> **WHAT THE TASK REQUIRES**
Within the records below, find each line with the word "Universitaria" and copy it out.

> **GIVEN RECORDS**
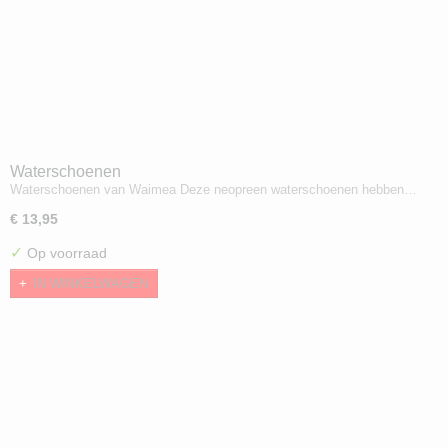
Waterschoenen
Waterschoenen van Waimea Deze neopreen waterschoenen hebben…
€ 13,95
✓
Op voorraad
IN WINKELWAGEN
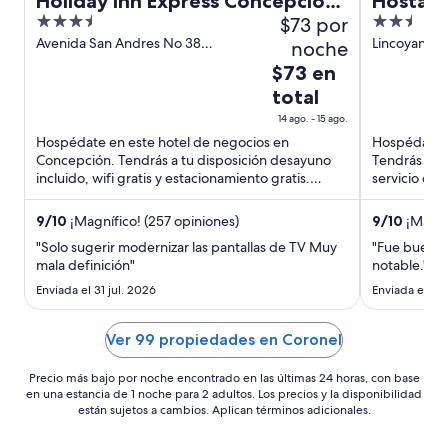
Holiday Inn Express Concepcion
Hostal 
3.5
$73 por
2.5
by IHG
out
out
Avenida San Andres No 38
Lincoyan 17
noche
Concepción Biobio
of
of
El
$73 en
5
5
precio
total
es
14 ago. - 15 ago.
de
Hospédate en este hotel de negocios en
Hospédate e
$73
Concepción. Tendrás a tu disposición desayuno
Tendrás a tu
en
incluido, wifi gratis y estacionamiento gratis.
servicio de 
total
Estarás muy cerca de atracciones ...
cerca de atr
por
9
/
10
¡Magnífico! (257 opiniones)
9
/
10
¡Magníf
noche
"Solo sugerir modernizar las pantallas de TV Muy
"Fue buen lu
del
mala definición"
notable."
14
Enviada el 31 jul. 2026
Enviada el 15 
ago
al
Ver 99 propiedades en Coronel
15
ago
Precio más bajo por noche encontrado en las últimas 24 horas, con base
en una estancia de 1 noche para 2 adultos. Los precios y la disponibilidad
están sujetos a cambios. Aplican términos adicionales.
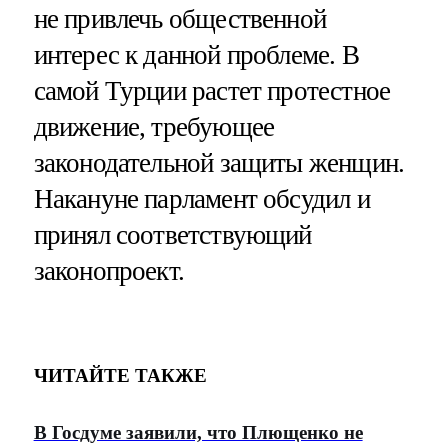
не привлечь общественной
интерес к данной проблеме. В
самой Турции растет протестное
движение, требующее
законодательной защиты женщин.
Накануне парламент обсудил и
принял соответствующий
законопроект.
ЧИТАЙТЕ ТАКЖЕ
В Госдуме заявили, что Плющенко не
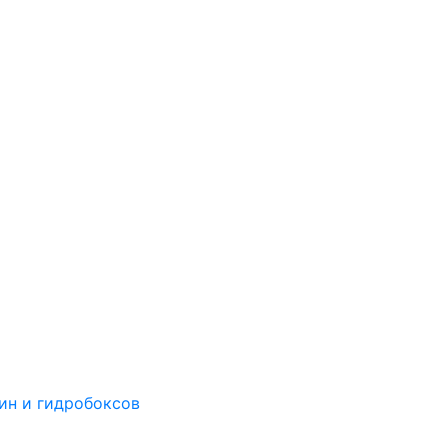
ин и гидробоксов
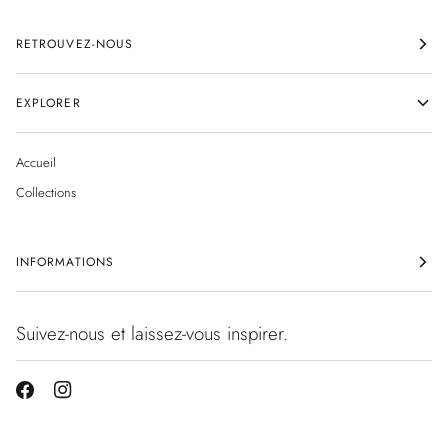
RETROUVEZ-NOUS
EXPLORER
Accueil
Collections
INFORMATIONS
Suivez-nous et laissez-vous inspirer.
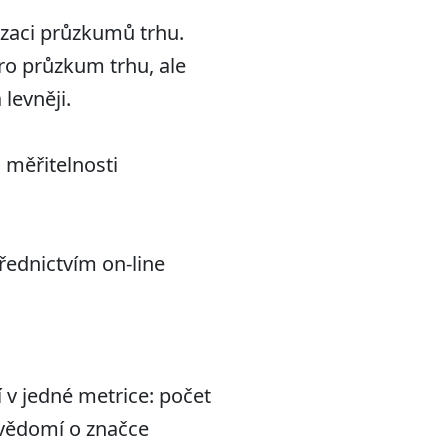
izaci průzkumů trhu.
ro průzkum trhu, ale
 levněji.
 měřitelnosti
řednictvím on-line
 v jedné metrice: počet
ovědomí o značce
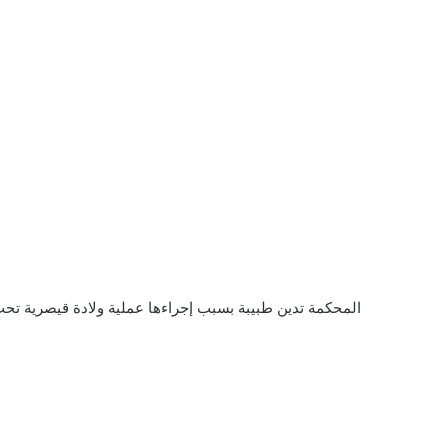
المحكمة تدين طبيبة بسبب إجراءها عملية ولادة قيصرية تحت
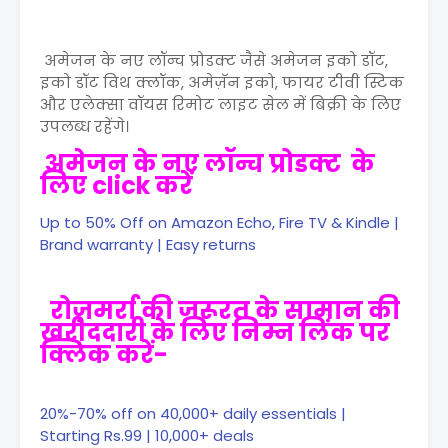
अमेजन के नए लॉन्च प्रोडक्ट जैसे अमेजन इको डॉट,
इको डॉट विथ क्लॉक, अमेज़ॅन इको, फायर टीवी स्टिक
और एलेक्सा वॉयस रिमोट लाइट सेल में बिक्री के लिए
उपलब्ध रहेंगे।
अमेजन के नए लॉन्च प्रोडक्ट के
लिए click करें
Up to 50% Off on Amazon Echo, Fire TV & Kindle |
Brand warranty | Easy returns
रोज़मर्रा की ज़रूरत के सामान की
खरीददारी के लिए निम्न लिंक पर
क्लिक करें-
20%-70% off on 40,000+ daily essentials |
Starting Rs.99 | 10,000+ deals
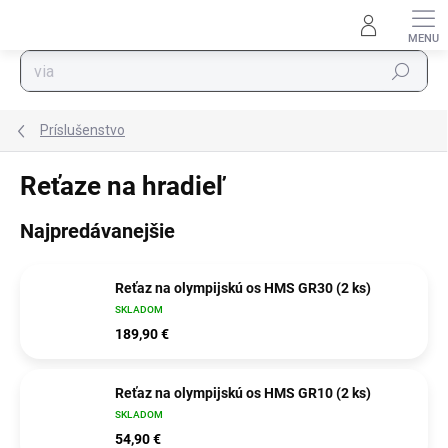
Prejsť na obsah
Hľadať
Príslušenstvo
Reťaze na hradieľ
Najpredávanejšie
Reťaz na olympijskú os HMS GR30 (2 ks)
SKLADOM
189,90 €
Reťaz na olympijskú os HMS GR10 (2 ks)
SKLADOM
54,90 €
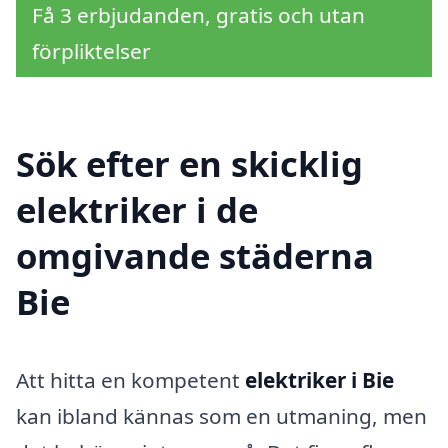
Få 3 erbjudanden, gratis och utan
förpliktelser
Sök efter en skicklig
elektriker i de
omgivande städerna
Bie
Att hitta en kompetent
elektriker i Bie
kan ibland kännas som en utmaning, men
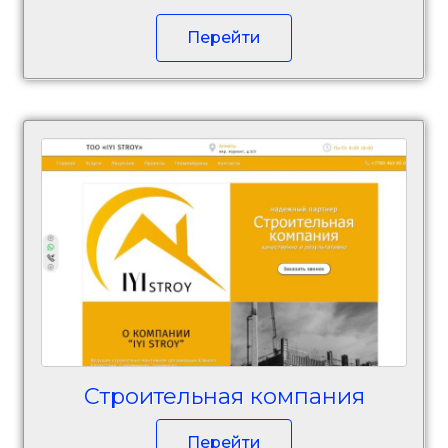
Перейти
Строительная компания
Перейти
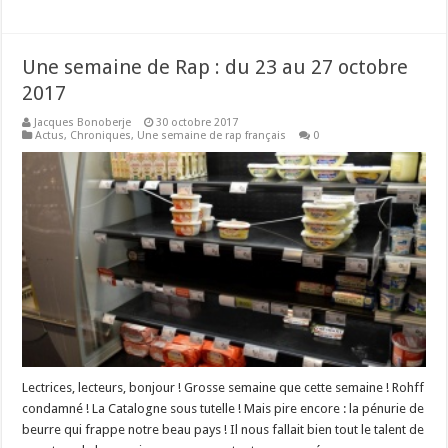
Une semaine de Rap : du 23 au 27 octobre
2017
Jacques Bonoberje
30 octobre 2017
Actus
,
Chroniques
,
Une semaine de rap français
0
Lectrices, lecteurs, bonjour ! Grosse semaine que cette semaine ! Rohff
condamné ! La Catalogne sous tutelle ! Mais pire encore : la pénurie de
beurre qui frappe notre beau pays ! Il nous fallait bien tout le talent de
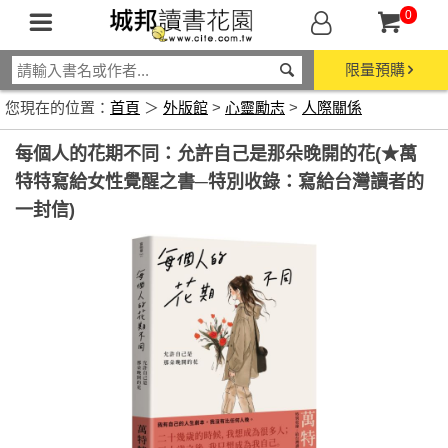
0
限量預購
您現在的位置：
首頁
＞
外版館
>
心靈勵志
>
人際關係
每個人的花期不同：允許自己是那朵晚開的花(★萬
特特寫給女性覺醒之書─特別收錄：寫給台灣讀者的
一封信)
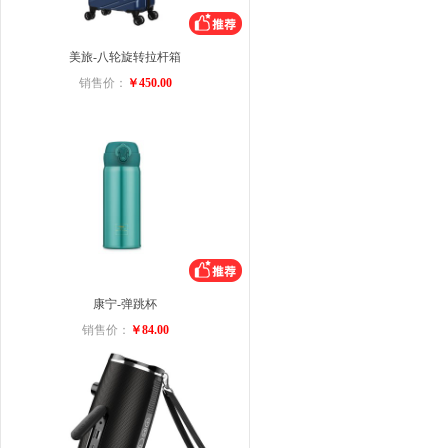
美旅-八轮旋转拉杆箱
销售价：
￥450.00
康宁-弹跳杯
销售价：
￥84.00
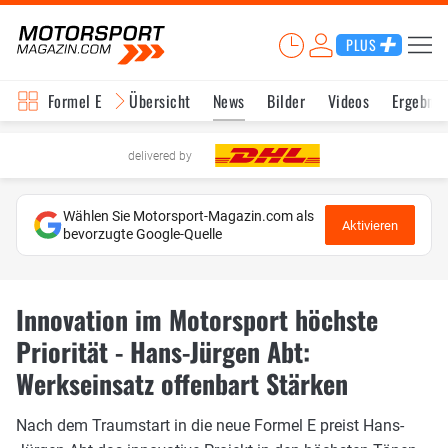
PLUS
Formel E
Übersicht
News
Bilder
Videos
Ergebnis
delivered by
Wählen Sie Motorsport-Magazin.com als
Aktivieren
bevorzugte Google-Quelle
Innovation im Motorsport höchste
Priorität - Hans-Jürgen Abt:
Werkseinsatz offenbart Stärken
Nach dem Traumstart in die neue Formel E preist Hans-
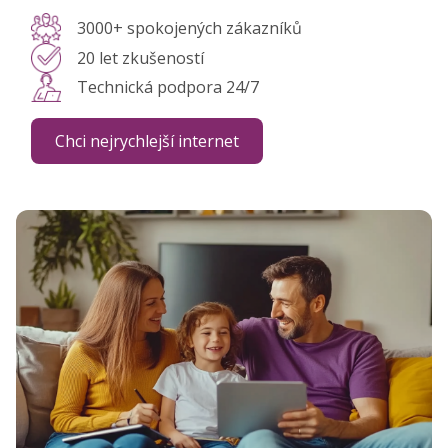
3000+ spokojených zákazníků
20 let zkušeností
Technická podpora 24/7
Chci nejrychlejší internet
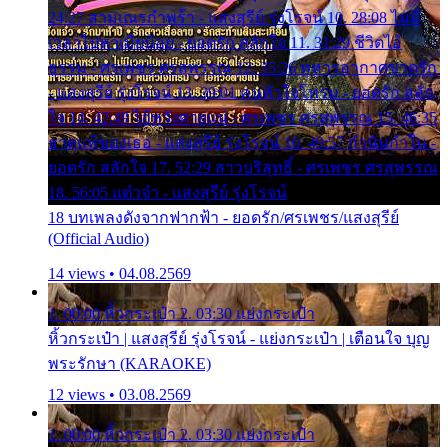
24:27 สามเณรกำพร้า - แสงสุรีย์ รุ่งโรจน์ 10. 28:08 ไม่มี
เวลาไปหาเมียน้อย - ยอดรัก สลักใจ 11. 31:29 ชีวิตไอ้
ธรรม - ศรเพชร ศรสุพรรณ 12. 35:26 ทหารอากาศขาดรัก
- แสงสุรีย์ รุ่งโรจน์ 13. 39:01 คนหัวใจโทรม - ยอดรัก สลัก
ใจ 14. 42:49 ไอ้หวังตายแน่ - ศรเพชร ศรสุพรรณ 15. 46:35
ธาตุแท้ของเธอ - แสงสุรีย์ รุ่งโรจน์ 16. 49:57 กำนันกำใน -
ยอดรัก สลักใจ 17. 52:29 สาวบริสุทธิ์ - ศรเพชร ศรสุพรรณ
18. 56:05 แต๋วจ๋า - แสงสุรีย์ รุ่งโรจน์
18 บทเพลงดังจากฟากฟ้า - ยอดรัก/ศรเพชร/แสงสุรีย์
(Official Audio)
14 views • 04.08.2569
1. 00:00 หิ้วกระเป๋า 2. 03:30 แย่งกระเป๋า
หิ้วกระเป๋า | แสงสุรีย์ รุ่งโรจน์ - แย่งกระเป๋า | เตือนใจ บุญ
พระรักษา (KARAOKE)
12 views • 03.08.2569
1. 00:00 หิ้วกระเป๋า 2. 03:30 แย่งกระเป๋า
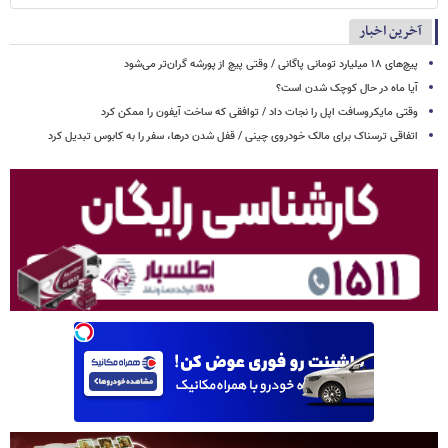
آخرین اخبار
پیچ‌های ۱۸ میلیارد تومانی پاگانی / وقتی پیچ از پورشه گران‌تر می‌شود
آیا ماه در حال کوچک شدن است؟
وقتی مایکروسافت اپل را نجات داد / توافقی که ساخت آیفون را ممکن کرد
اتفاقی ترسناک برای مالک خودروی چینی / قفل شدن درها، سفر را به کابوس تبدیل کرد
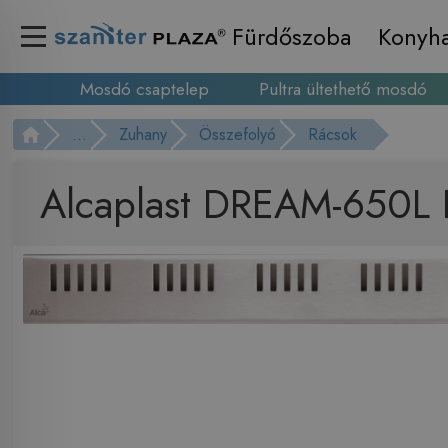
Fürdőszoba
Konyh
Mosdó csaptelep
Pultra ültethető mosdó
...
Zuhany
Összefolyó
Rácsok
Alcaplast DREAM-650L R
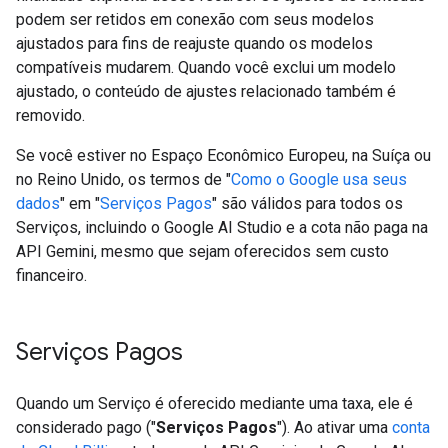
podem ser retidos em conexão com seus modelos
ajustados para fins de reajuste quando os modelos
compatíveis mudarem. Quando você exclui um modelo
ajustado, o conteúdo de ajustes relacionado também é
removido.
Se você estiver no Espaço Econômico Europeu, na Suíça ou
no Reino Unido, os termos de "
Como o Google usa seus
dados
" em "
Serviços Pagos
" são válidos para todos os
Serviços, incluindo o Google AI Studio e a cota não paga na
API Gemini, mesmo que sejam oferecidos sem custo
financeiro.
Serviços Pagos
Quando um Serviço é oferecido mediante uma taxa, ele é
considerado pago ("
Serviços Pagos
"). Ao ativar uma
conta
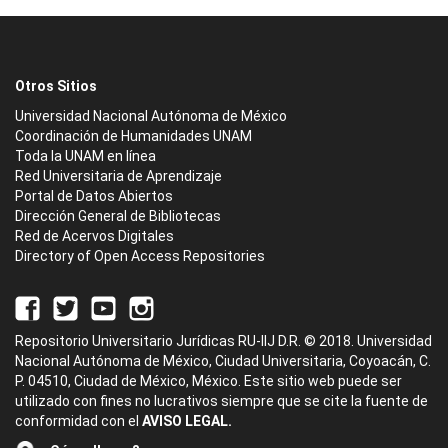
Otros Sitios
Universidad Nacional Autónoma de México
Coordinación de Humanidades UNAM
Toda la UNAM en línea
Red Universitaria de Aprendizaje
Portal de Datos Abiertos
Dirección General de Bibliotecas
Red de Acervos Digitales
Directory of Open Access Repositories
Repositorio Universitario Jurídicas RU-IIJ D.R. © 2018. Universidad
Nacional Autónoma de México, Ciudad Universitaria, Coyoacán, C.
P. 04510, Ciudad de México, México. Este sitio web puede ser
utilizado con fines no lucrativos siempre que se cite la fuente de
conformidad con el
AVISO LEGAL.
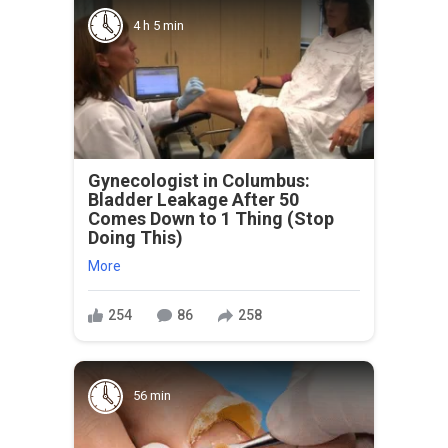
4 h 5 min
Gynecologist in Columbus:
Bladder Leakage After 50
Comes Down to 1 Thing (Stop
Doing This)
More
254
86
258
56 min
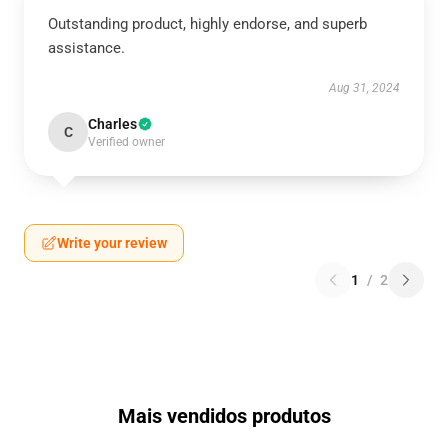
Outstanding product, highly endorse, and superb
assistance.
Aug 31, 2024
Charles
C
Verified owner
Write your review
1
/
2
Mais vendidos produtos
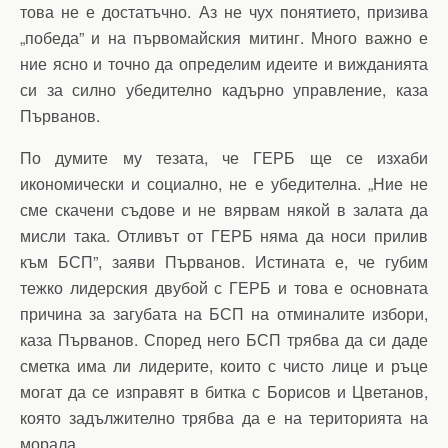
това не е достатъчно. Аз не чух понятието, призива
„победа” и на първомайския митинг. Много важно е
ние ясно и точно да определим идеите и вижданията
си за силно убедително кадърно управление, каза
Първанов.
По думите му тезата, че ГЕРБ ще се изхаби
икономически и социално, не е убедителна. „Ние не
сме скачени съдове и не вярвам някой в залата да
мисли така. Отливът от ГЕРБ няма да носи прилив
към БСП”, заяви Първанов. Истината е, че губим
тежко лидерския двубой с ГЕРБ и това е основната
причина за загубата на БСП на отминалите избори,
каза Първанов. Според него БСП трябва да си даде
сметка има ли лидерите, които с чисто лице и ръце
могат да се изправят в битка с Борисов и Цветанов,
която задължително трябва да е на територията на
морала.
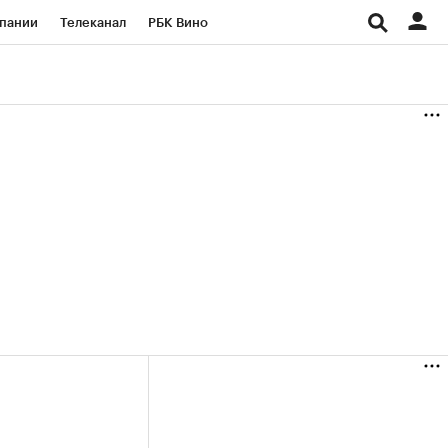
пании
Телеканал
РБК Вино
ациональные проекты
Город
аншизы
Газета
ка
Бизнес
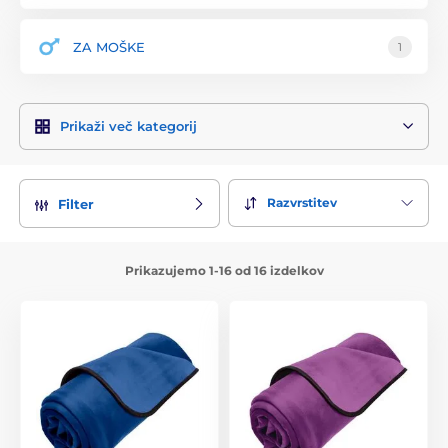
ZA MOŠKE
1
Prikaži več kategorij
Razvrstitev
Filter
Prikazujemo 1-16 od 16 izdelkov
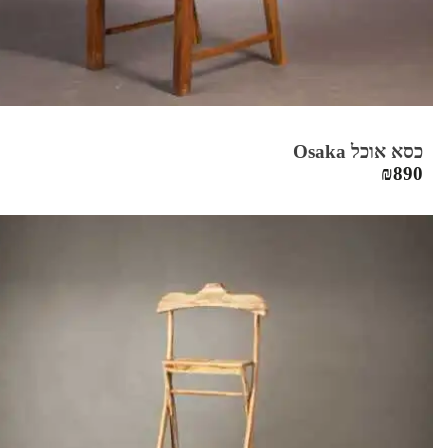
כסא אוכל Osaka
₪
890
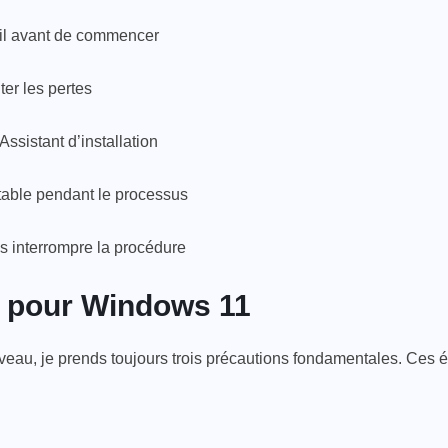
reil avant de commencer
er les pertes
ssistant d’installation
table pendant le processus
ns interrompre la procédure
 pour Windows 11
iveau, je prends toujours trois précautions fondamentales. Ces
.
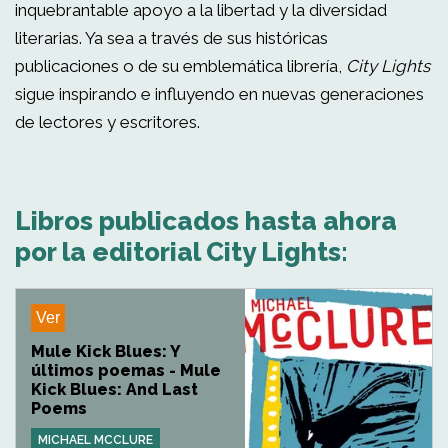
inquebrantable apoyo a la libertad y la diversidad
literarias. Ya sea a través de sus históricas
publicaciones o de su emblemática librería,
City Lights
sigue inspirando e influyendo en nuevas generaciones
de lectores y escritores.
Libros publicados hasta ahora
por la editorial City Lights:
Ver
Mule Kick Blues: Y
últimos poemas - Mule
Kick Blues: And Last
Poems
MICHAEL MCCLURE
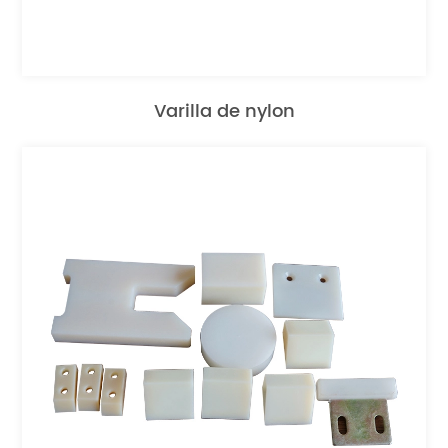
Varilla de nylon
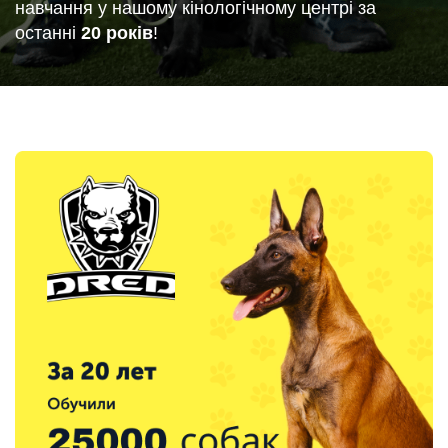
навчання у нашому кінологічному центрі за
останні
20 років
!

> **RESPONSE BELOW**
Red Universitaria de Aprendizaje
Nacional Autónoma de México, Ciudad Universitaria, Coyoacán, C.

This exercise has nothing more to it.